Speedway Western Springs has fired the first shot in a fight with Regional Facilities Auckland over the future home of the sport with a recent Facebook post generating a massive response backing the sport to remain at the iconic venue.
Promoter Greg Mosen posted the story on the sport's Facebook page telling fans about the RFA's plans to remove speedway from the inner-city stadium after next summer which has been home to the sport since the 1920s.
It generated a lot of discussion and has been widely viewed.
"We stuck it up on Friday night and since then we have had 276,000 people read that story on our Facebook page, which is somewhat of a record for speedway," Mosen told The Herald.
"The general consensus from both speedway fans and, to be honest, people just living in this country that would like the right thing to happen by everybody are all in behind speedway staying at Western Springs for the foreseeable future.
"The RFA seem to be hell-bent to throw speedway because they are in their way and speedway is not going anywhere until we find a suitable alternative and in the meantime we need to stay here until that happens."

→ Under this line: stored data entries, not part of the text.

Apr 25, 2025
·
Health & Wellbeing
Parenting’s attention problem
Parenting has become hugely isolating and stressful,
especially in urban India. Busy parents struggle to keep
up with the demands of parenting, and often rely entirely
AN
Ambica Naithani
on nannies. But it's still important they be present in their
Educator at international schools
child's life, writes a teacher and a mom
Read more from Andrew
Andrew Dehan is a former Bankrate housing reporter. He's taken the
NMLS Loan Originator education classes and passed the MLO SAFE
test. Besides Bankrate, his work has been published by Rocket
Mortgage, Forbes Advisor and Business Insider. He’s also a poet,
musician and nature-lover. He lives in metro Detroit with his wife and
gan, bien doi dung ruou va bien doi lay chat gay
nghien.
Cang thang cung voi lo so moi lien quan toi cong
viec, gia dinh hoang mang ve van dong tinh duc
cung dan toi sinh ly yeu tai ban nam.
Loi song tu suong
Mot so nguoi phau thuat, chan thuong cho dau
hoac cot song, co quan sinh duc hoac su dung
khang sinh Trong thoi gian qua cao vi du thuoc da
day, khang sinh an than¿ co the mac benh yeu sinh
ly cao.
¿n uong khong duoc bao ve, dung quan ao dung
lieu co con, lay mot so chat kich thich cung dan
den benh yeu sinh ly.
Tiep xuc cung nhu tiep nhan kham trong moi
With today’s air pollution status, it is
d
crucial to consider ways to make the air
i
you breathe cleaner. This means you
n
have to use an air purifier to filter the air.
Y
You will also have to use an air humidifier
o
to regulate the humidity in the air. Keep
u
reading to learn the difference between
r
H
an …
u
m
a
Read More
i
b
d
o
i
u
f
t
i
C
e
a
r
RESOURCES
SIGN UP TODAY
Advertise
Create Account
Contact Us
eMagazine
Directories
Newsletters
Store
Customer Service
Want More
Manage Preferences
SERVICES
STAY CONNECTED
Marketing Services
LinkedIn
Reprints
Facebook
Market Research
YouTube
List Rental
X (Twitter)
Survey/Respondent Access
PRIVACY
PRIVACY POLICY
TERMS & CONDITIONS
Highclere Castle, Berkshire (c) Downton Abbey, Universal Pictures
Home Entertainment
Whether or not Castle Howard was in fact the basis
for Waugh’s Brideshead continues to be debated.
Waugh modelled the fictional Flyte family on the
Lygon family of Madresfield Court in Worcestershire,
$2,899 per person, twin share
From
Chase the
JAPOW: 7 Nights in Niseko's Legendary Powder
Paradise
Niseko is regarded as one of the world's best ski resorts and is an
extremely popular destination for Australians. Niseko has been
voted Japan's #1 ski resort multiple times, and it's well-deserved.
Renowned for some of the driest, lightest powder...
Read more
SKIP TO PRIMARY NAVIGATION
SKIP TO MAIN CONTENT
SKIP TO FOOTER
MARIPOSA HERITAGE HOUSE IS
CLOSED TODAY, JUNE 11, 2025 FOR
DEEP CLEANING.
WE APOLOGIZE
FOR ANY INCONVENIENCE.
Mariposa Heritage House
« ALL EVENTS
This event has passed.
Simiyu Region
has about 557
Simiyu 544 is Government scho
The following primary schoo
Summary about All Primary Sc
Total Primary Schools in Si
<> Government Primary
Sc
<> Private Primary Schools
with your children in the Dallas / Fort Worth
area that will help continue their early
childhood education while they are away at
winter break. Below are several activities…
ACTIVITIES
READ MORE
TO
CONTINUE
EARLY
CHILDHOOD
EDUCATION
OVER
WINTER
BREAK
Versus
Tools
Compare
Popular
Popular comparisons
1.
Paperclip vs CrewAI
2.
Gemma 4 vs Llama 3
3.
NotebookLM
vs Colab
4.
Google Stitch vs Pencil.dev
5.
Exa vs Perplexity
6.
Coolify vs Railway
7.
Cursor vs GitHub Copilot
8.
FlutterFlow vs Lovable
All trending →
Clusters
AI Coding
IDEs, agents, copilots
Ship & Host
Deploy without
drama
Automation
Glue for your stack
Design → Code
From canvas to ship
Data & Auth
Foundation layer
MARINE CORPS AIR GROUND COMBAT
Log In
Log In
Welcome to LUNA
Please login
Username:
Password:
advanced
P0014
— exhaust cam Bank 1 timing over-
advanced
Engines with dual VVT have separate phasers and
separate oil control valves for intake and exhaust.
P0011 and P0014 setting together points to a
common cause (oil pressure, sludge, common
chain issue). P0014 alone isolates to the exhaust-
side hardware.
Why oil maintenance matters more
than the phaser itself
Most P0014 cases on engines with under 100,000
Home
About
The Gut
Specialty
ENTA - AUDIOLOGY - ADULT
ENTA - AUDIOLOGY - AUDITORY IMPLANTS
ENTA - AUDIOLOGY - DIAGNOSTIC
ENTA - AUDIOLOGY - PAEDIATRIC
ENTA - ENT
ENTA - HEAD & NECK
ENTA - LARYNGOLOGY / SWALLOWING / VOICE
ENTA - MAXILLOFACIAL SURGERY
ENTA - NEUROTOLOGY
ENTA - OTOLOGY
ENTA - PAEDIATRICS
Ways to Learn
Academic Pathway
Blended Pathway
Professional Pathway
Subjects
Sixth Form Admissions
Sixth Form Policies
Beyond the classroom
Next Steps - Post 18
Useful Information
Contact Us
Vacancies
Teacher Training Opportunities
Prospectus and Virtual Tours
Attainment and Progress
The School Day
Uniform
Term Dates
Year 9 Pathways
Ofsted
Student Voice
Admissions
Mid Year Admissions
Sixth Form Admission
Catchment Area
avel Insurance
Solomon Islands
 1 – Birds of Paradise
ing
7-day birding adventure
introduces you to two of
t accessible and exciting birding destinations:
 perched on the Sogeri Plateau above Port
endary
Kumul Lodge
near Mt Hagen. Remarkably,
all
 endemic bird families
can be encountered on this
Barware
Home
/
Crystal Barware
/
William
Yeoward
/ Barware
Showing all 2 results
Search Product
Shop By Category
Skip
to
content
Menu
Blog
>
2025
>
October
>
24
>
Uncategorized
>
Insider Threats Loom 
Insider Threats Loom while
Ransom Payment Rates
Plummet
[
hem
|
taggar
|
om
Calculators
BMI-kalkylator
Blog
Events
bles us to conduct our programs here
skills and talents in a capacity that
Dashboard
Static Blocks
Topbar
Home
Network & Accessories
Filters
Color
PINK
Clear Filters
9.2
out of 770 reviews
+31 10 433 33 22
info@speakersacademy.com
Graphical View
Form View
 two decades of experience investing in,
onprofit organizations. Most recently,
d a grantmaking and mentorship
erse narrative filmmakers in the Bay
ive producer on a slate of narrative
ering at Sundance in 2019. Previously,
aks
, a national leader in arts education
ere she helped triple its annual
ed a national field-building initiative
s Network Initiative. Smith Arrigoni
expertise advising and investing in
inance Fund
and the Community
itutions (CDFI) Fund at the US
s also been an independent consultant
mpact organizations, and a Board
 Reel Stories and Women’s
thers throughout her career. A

RFA has failed in attempted plans to move some of the major sporting code around the various stadia they operate, including getting speedway out of Western Springs. While some plans like relocating the Warriors to North Harbour Stadium have failed RFA is sticking to their guns of moving speedway once the current deal expires in March 2019 despite Auckland Council requesting a hold on making future plans until more work is done on a city-wide plan of stadia, including the idea of a proposed waterfront stadium and how that works alongside Eden Park.
Mosen is adamant moving speedway will prove a waste of time and money until the future of all stadia in the city is better understood.
"We want an extension to revisit the entire stadium strategy, which we understand the council are supportive of so the RFA are out on a limb on their own," Mosen said. "We want to see what suits all codes and those codes being Auckland Cricket, NZ Cricket, Ponsonby Rugby, Speedway, the promoters of these concerts and so forth.
"[RFA] set out with a strategy to move the Warriors to Albany and they ended up staying where they are. Then they set out to pick up Eden Park to become one of RFA's facilities and that hasn't worked and now we are third or fourth on that list.
"This strategy is in tatters – we need it to be reviewed. We need to put all the codes that are involved, all the people involved including the rate payers of Auckland, who don't want to spend a chunk of change on some kneejerk reaction to a bad decision."
Mosen believes RFA wants speedway out of Western Springs so they can schedule concerts on any weekend over summer rather than having to work with speedway on scheduling. But he has worked with planners to ensure the schedules can co-exist and is happy to be flexible to cater for major concerts.
"We are forever moving our schedule around to accommodate these people," Mosen said. "We dropped two of our events this last summer in order to accommodate the RFA for both Taste and the Auckland City Limits there.
"We have had the Eagles, Elton John, Billy Joel, Bruce Springsteen, we have had the biggest performing concert artist of all-time in Adele and they all went to Mt Smart. The only people that have been to Western Springs were ACDC, Guns n Roses and Foo Fighters because everyone stands up and dances.
"We don't need 55,000 people to go to Western Springs to watch Adele because she doesn't want to hold it there."
A council decision is likely in May.